Here's the attributes I read from GFFs:
// attributes
String id = featureI.getAttribute("ID");
String name = featureI.getAttribute("Name");
String parent = featureI.getAttribute("Parent");
String note = featureI.getAttribute("Note");
String dbxref = featureI.getAttribute("Dbxref");
String ontology_term = featureI.getAttribute("Ontology_term");
String alleles = featureI.getAttribute("alleles");
(alleles being for genetic_marker.)
If it ain't in one of those attributes, it ain't in the mine. Also, I load the GO terms from the Ontology_term attribute, not from parsing it out of Notes. Notes just gets reproduced in the description attribute of SequenceFeature.

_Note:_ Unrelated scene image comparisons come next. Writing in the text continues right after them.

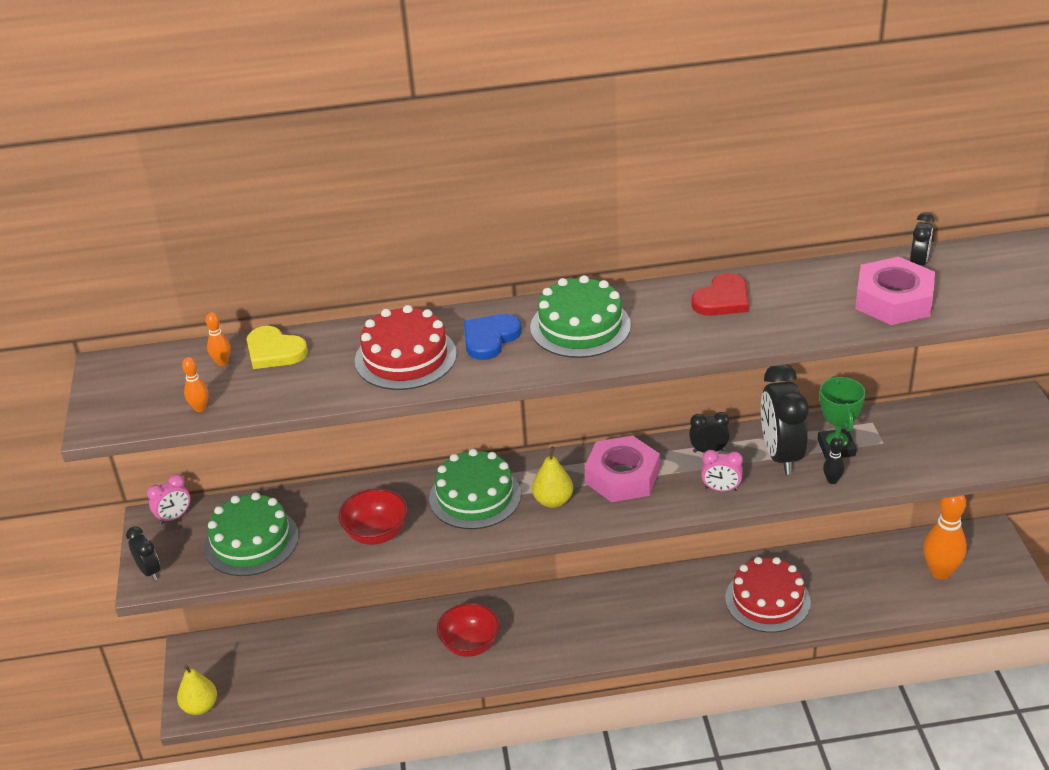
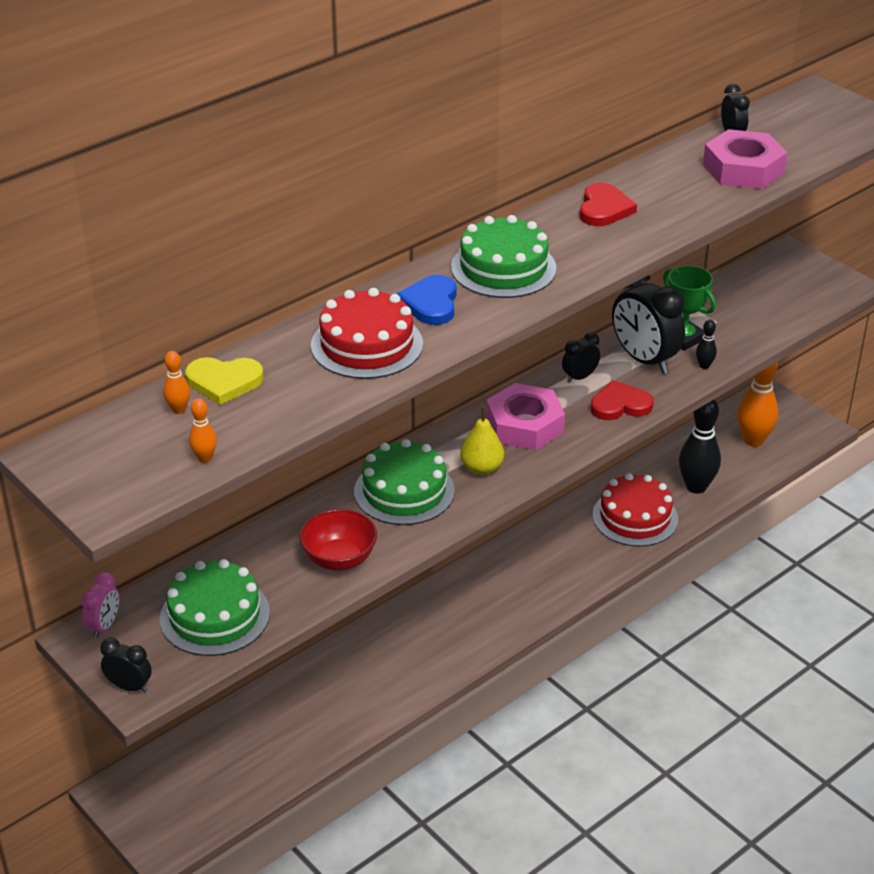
camera: 35 degrees left, 0 degrees up
(200, 706) = (170, 839): yellow pear -> none
(470, 644) = (401, 663): red bowl -> none
(721, 489) = (620, 405): pink clock -> red heart
(847, 594) = (696, 487): none -> black bowling pin

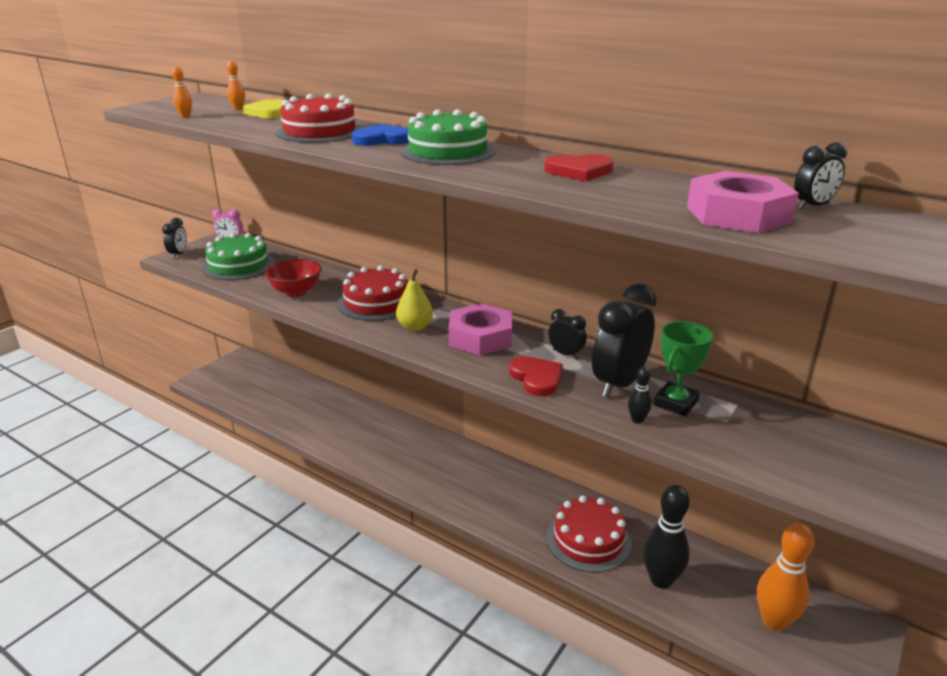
camera: 75 degrees right, 10 degrees down
(404, 491) = (376, 302): green cake -> red cake

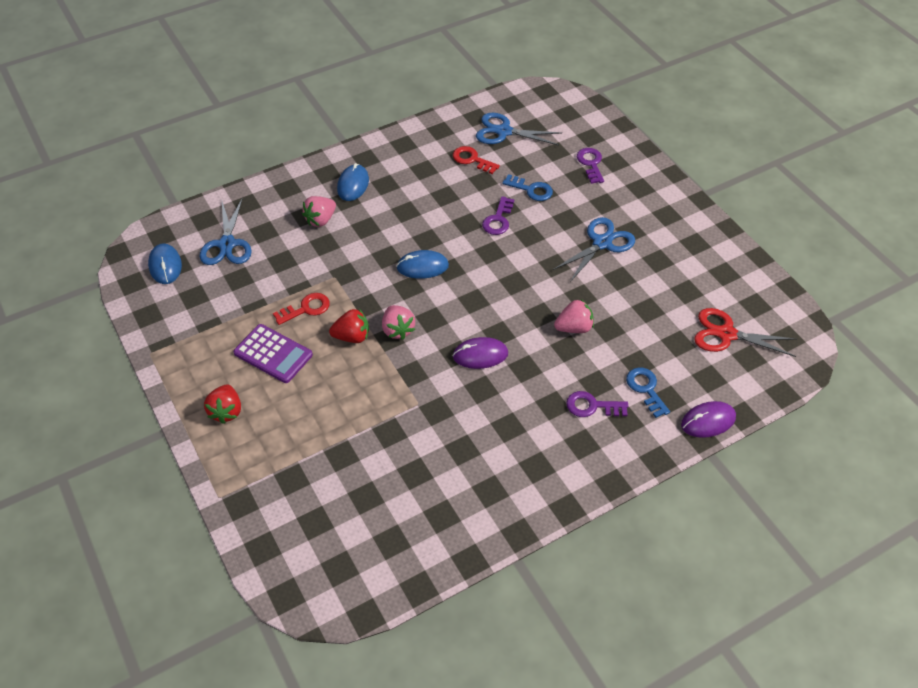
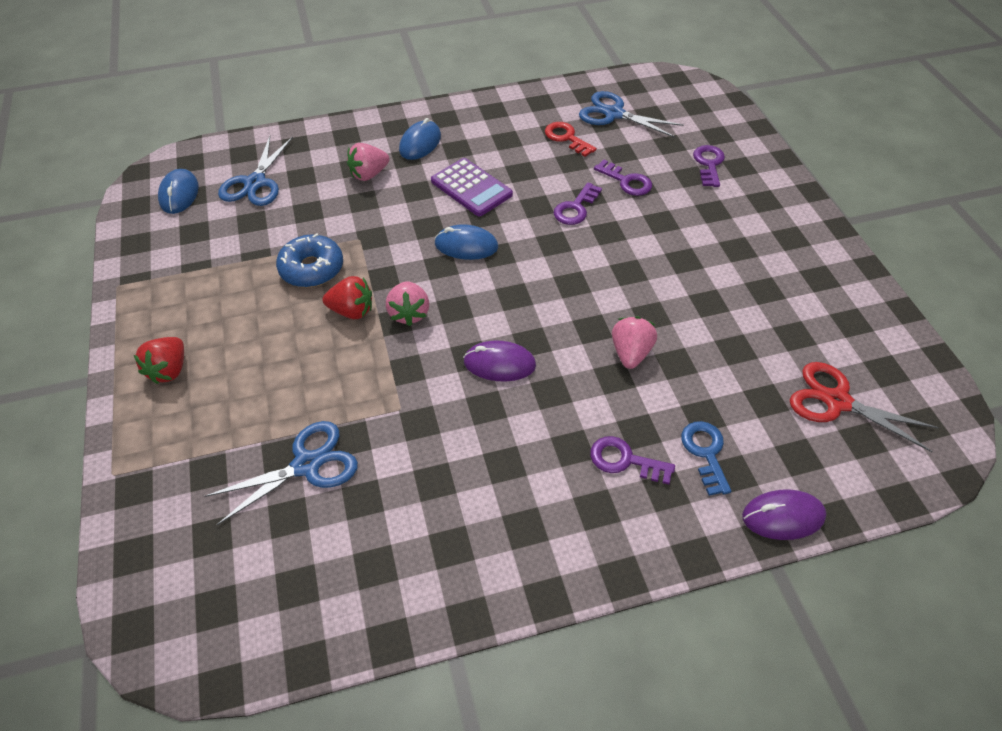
camera: 15 degrees right, 0 degrees up
(273, 354) = (252, 313): purple calculator -> purple calculator (471, 188)
(306, 309) = (312, 268): red key -> blue donut
(531, 190) = (626, 181): blue key -> purple key
(574, 328) = (631, 353): pink strawberry -> pink strawberry turned 75 degrees counterclockwise
(602, 243) = (697, 257): blue scissors -> blue scissors (307, 465)

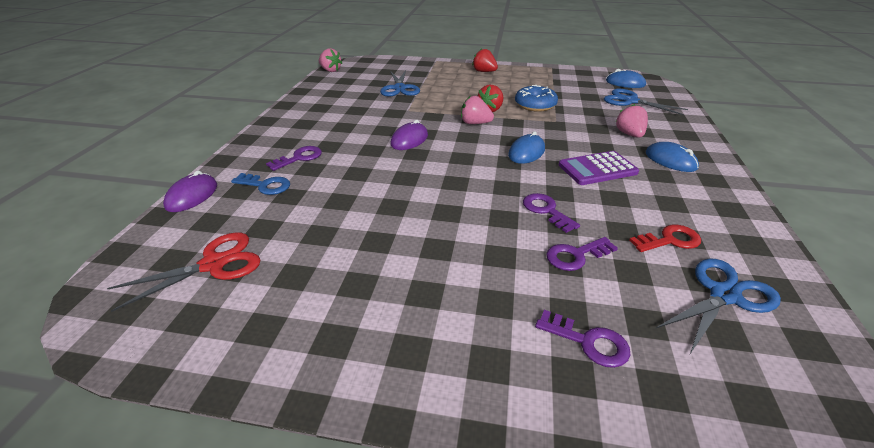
camera: 115 degrees right, 15 degrees down
(631, 353) = (368, 185): pink strawberry -> pink strawberry (330, 70)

I'll close this and reopen it down the line if there is a problem. All I care about is the attributes that I listed and reasonably reasonable identifiers and if it loads, it loads.
OK, the updated version is in the datastore.
Looks like this one hasn't been given the AHRD treatment. The original descriptors encoded into Notes in the current file resolve a mystery as to how one can have an mRNA without CDS, because seemingly every case where exons are given as the children of the mRNA record instead of CDS/UTR features, the Note says something like: Note=Non-protein coding gene
should do something about these, probably just convert to ncRNA and let them be. After all, it's entirely possible that the difference between an azuki bean that makes a good beard and one that doesn't is due to non-coding genes.